On the Greek island of Kalokairi, Sophie Sheridan (Amanda Seyfried) is just days away from fulfilling her mother Donna’s (Meryl Streep) lifelong dream of transforming her mountaintop home into a thriving hotel. While one of her potential three dads Sam (Pierce Brosnan) is there to offer emotional and moral support, unfortunately Bill (Stellan Skarsgård) and Harry (Colin Firth) are not able to attend the grand opening. Even her husband Sky (Dominic Cooper) is stranded in New York learning the tricks of the hotelier trade working for a major international company, this time apart putting an unforeseen strain on the couple’s marriage.
Thankfully Donna’s lifelong friends and songstress soul mates Tanya (Christine Baranski) and Rosie (Julie Walters) have just arrived on Kalokairi to lend a helping hand. Also being particularly useful is her resourceful and wise hotel manager Señor Cienfuegos (Andy Garcia), a newcomer to the island who’s especially eager to see this project meet with success. Through it all Sophie begins to wonder what it must have been like for Donna when she first came to the island that would become her home and what the circumstances were that led her to become involved with Sam, Bill and Harry in relatively quick succession, believing this knowledge will help her and Sky through the difficult portions of their still young marriage.
In many ways all of this is just a convenient excuse for Johnson, Curtis and Parker to spend half of their movie going back in time and following Donna around as a wide-eyed adventurous young woman excited to see what the world has to offer her. As portrayed by Lily James, this Oxford graduate is a fearless risk-taker who embraces who she is body and soul. More importantly, she refuses to compromise anything about herself because she is a woman. Instead, Donna celebrates that fact, and whether that be her views on sex, romance, friendship or anything else, she is committed to achieving a level playing field that won’t allow anyone, especially men, the opportunity to plant her in a corner where she’d likely wither and die.
This section of the story is easily the film’s strongest. James, who after Mirror, Mirror, Cinderella and Baby Driver should have been thought of as a major star, is sensational, her emotionally astute performance a shocking thing of beauty I was entranced by. Not only does she sing the ABBA songs with a sweetly haunting tenderness that’s deeply affecting, her dramatic moments sparkle with an intuitive and feisty authenticity that’s darn near perfect. As silly and as sitcom-like as events might become, James makes them intimately resonate almost as if by the sheer force of her will, and as such the musical obtains a melodious eloquence that’s oftentimes sublime.
The story itself is still a giant sophomoric fairy tale crossed with a melodramatic soap opera, and taking almost any of this seriously is impossible. But where the previous film spent its entire running time with the volume turned all the way up to 11, this time there’s some actual tonal variances to the storytelling that helps give the narrative an emotional ebb and flow that’s far easier to become swept up within. While the big moments are all still monstrously larger than life, the little ones quiet down just enough to become impactful. I cared about young Donna and I was hopeful Sophie’s struggles to bring her mother’s hotel to life would meet with success. I liked these two characters, their parallel stories working just in tandem enough to make me contentedly smile.
════════
## Written instruction a
In the film review, swap "Kalokairi" for "Skopelos" and reproduce the part that opens with the words containing "On the Greek" and closes with "the couple’s marriage.".
The records that follow bear no relation to the text.

## Source material
════════
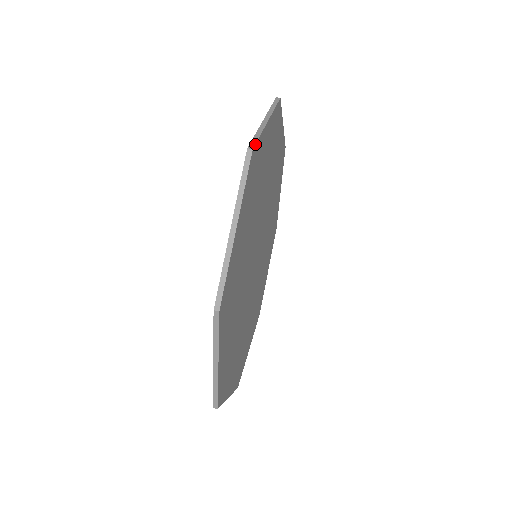
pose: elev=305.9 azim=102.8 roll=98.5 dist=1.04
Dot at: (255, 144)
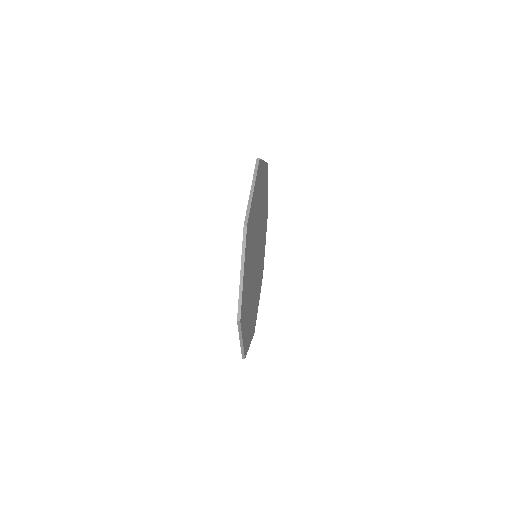
Dot at: (248, 220)
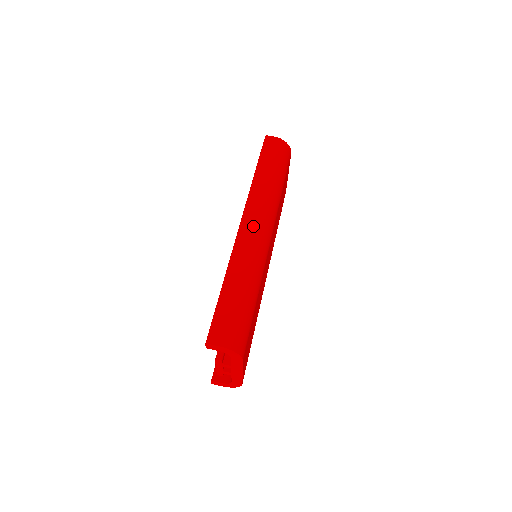
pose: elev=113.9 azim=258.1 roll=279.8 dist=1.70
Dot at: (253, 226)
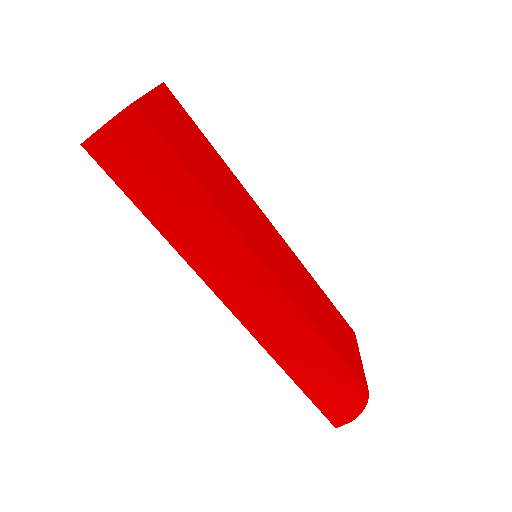
Dot at: (248, 304)
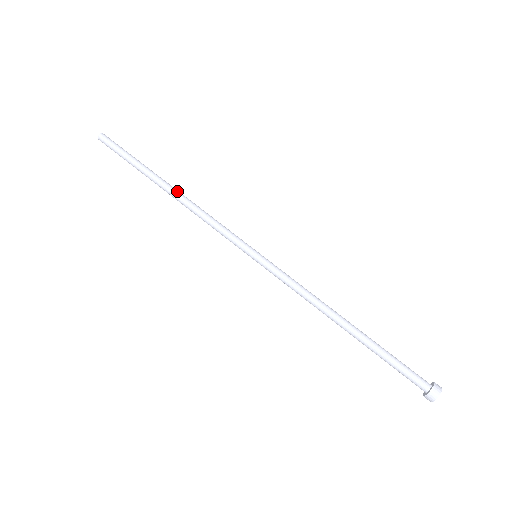
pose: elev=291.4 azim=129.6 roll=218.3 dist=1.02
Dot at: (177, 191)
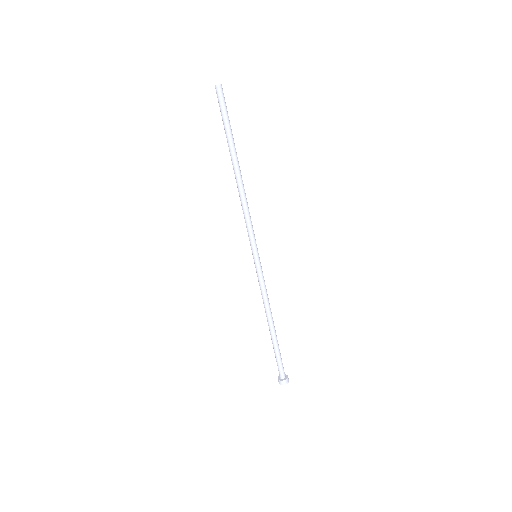
Dot at: (238, 179)
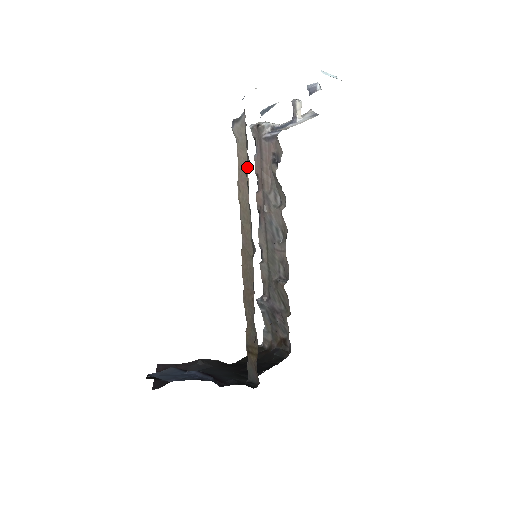
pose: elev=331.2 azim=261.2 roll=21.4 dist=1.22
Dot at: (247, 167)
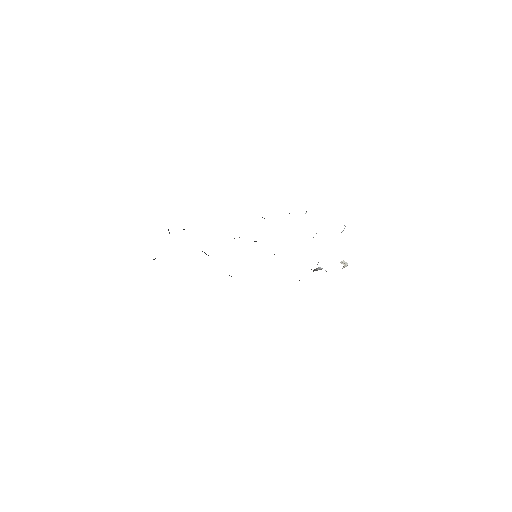
Dot at: occluded
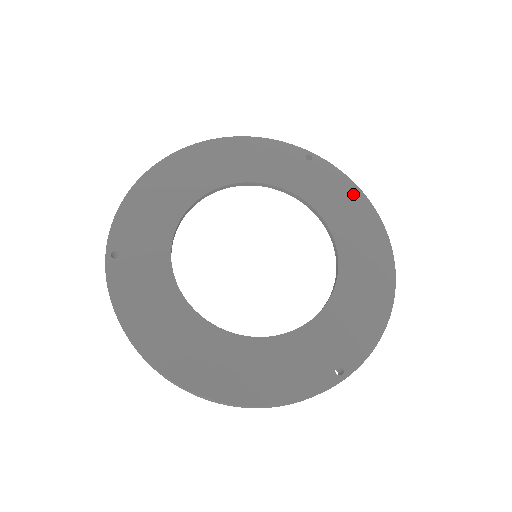
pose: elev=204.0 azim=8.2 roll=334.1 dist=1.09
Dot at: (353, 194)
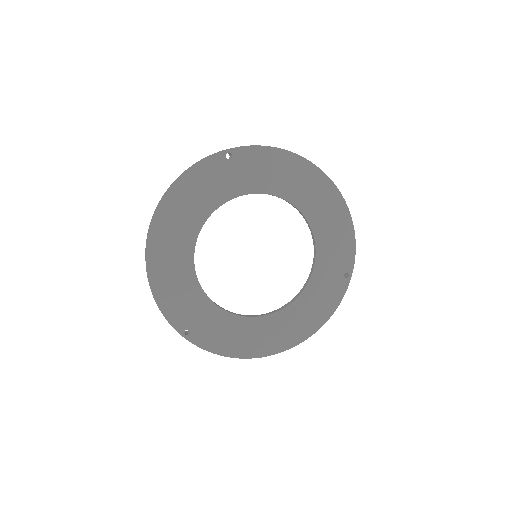
Dot at: (278, 157)
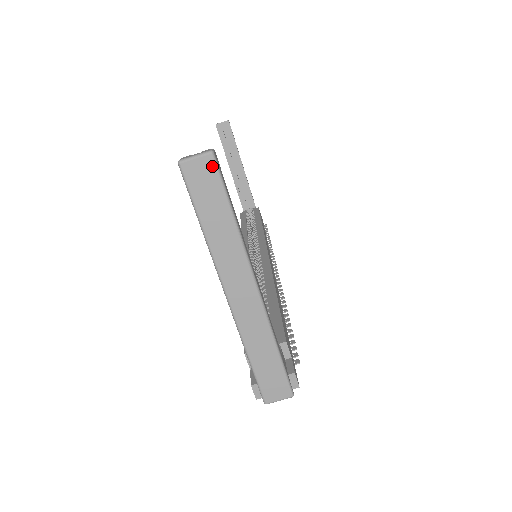
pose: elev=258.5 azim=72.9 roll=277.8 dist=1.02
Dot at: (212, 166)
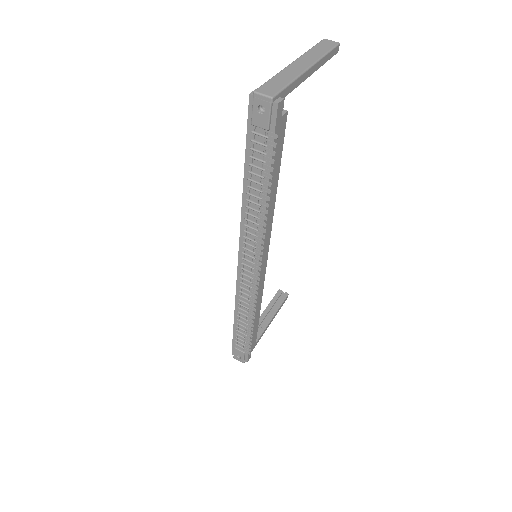
Dot at: (335, 44)
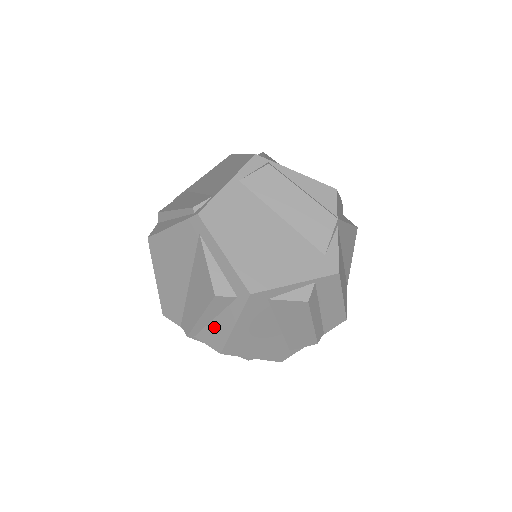
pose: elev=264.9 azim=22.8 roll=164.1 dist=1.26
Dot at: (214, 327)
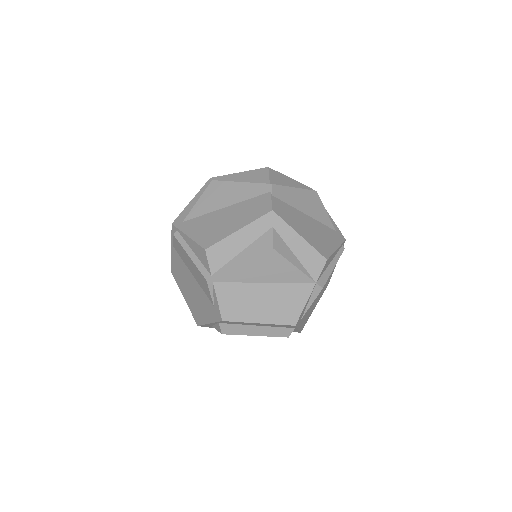
Dot at: occluded
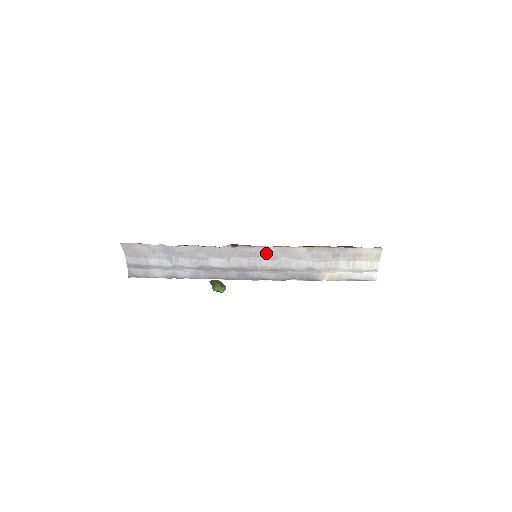
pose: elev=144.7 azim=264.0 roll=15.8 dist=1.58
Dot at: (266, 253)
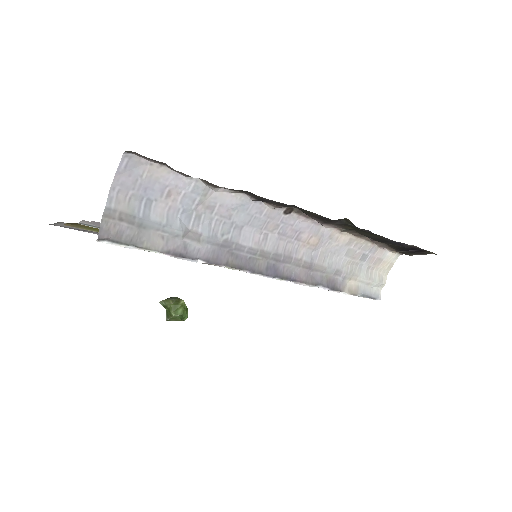
Dot at: (311, 235)
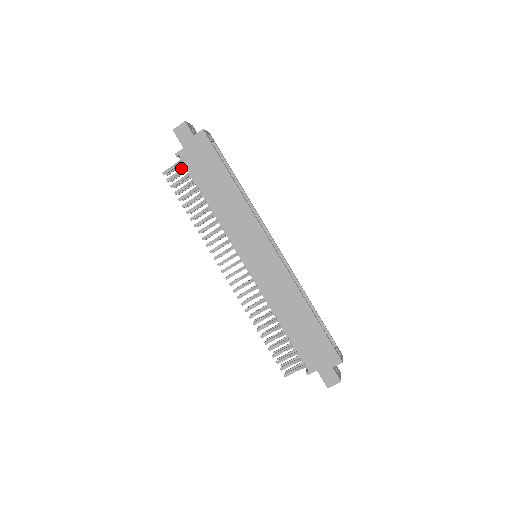
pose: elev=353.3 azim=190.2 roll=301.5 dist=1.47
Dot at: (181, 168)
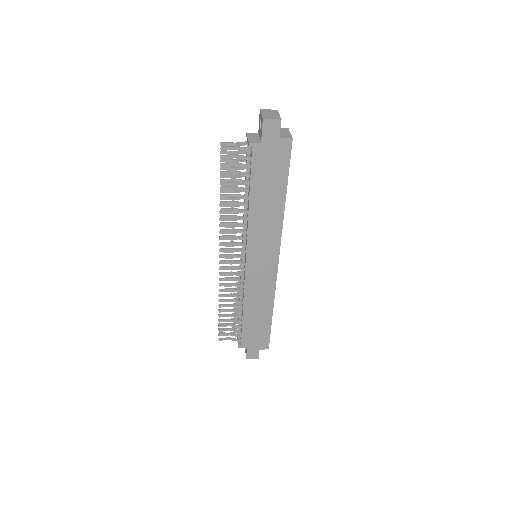
Dot at: (244, 156)
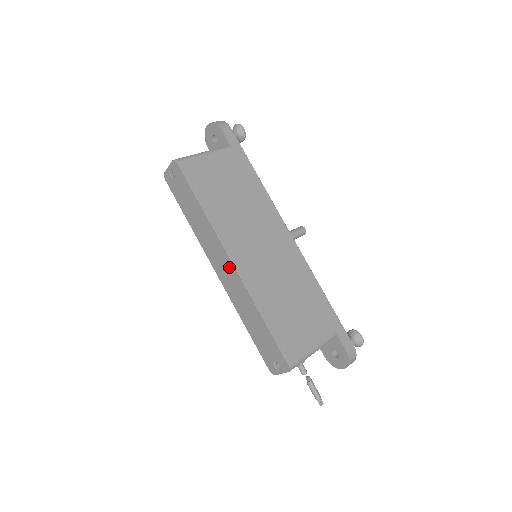
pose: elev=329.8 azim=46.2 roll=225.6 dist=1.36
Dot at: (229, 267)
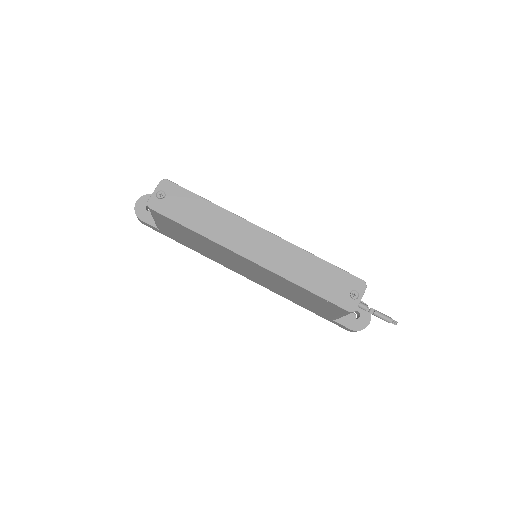
Dot at: (263, 237)
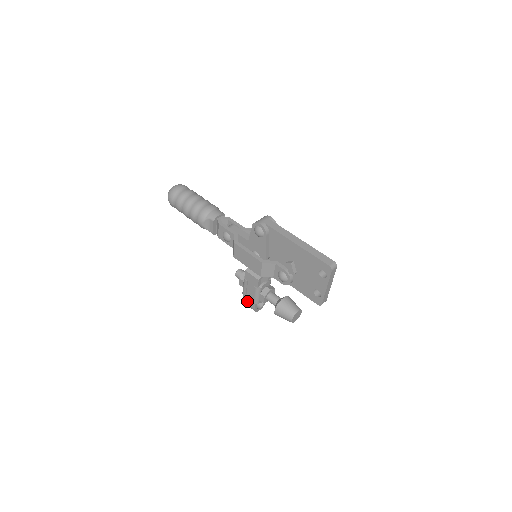
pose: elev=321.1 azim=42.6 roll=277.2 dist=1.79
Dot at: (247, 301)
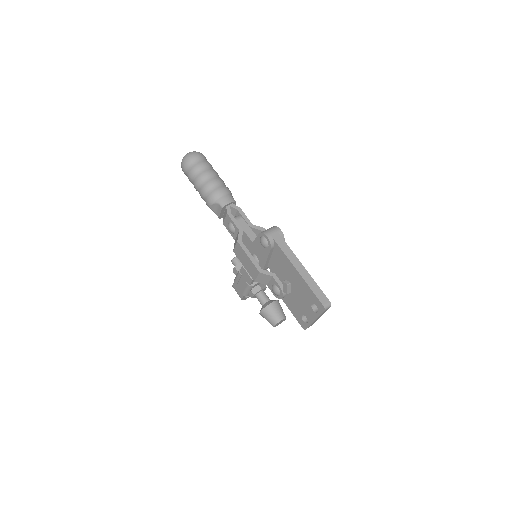
Dot at: (237, 289)
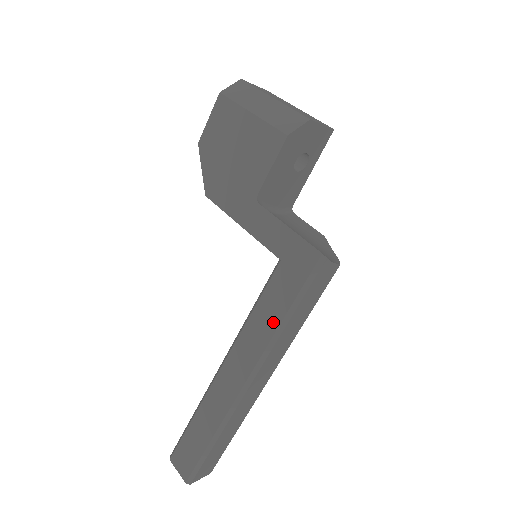
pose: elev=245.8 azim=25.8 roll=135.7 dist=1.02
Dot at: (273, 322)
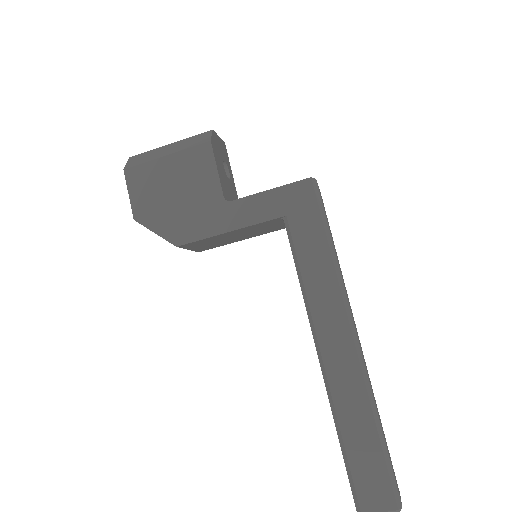
Dot at: (325, 261)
════════
## Written instruction b
Reproduce only the records from the line containing "pose: elev=329.8 azim=46.2" through the end of the records, including both ends. In each line that gives the dot's place in the second view, multiply the coordinates by 0.3 and round them to whole numbers, with halves rounded up. Omit the pictures.

## Complete response a
On the Greek island of Skopelos, Sophie Sheridan (Amanda Seyfried) is just days away from fulfilling her mother Donna’s (Meryl Streep) lifelong dream of transforming her mountaintop home into a thriving hotel. While one of her potential three dads Sam (Pierce Brosnan) is there to offer emotional and moral support, unfortunately Bill (Stellan Skarsgård) and Harry (Colin Firth) are not able to attend the grand opening. Even her husband Sky (Dominic Cooper) is stranded in New York learning the tricks of the hotelier trade working for a major international company, this time apart putting an unforeseen strain on the couple’s marriage.

## Complete response b
pose: elev=329.8 azim=46.2 roll=225.6 dist=1.36
Dot at: (229, 267)
Dot at: (79, 71)
pose: elev=321.1 azim=42.6 roll=277.2 dist=1.79
Dot at: (247, 301)
Dot at: (71, 87)
pose: elev=245.8 azim=25.8 roll=135.7 dist=1.02
Dot at: (273, 322)
Dot at: (98, 78)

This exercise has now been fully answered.